• [WHAT IS NEEDED]:
Return each line in the records below that includes "Right".

• [INFORMATION GIVEN]:
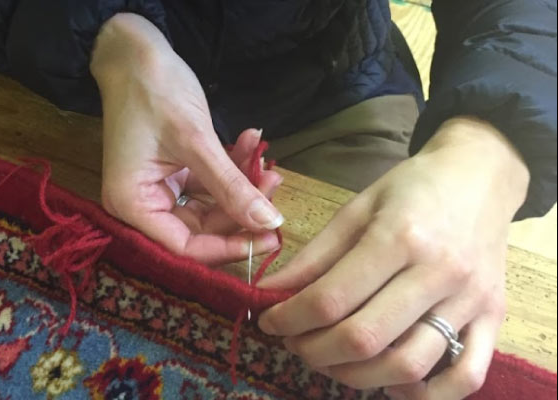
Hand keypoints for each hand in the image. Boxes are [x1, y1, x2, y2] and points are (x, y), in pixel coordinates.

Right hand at [91, 14, 283, 264]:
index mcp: (132, 205)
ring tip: (268, 163)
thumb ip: (231, 186)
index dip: (228, 248)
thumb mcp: (196, 141)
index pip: (184, 247)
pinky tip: (249, 144)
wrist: (133, 51)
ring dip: (240, 185)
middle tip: (275, 187)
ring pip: (210, 205)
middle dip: (241, 209)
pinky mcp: (172, 172)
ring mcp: (158, 188)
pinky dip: (229, 168)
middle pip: (201, 229)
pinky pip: (207, 183)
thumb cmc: (153, 91)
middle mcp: (141, 205)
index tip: (269, 237)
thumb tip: (269, 223)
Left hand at [257, 117, 529, 398]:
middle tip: (296, 342)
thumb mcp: (357, 208)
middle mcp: (439, 272)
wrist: (481, 176)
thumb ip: (315, 255)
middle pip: (364, 338)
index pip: (331, 298)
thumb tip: (271, 291)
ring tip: (332, 360)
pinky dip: (427, 394)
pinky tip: (393, 385)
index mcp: (399, 237)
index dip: (290, 318)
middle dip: (314, 351)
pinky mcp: (494, 318)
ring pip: (408, 365)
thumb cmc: (412, 188)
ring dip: (356, 376)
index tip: (269, 322)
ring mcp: (471, 300)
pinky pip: (467, 376)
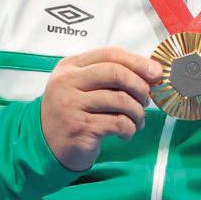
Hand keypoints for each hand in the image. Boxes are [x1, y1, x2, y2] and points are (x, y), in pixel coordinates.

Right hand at [41, 47, 162, 171]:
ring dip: (137, 112)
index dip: (138, 62)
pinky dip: (130, 129)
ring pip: (120, 100)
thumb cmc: (72, 112)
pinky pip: (117, 123)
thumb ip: (109, 76)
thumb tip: (151, 71)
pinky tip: (126, 133)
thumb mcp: (83, 86)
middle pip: (116, 73)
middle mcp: (67, 82)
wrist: (44, 145)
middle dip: (139, 86)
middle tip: (146, 99)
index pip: (110, 55)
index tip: (156, 72)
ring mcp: (71, 105)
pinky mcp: (79, 128)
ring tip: (137, 120)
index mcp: (70, 66)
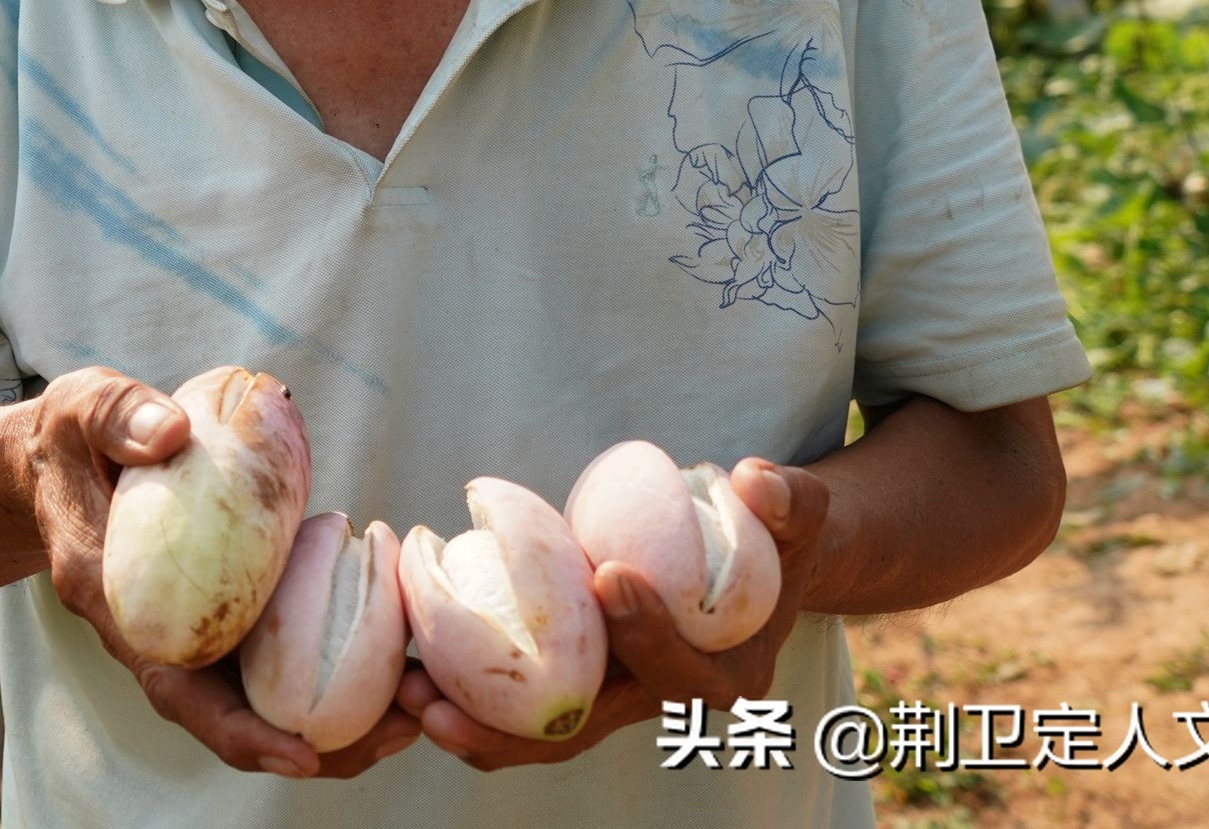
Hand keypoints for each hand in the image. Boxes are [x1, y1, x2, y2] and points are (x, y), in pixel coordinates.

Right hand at [26, 366, 421, 780]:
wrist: (55, 461)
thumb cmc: (69, 437)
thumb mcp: (79, 408)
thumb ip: (119, 415)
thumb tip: (173, 432)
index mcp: (116, 602)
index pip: (175, 690)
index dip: (238, 732)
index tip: (302, 756)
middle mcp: (157, 634)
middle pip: (236, 716)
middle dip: (318, 741)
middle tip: (403, 729)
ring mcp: (192, 628)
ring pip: (265, 696)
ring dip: (341, 715)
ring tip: (420, 707)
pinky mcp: (224, 610)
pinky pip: (279, 653)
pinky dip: (337, 665)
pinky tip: (398, 653)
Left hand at [403, 457, 831, 771]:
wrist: (762, 566)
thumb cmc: (777, 535)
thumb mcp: (801, 515)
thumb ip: (788, 502)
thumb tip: (756, 477)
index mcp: (724, 674)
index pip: (678, 669)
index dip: (646, 632)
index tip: (609, 578)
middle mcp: (662, 698)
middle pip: (588, 727)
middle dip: (513, 724)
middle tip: (443, 706)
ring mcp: (615, 693)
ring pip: (542, 730)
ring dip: (474, 723)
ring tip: (407, 700)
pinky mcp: (579, 678)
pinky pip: (521, 702)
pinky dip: (470, 696)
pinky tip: (411, 676)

• [TASK RESPONSE]:
Right hand at [91, 14, 283, 264]:
Right hand at [41, 47, 162, 171]:
Right hand at [26, 366, 421, 780]:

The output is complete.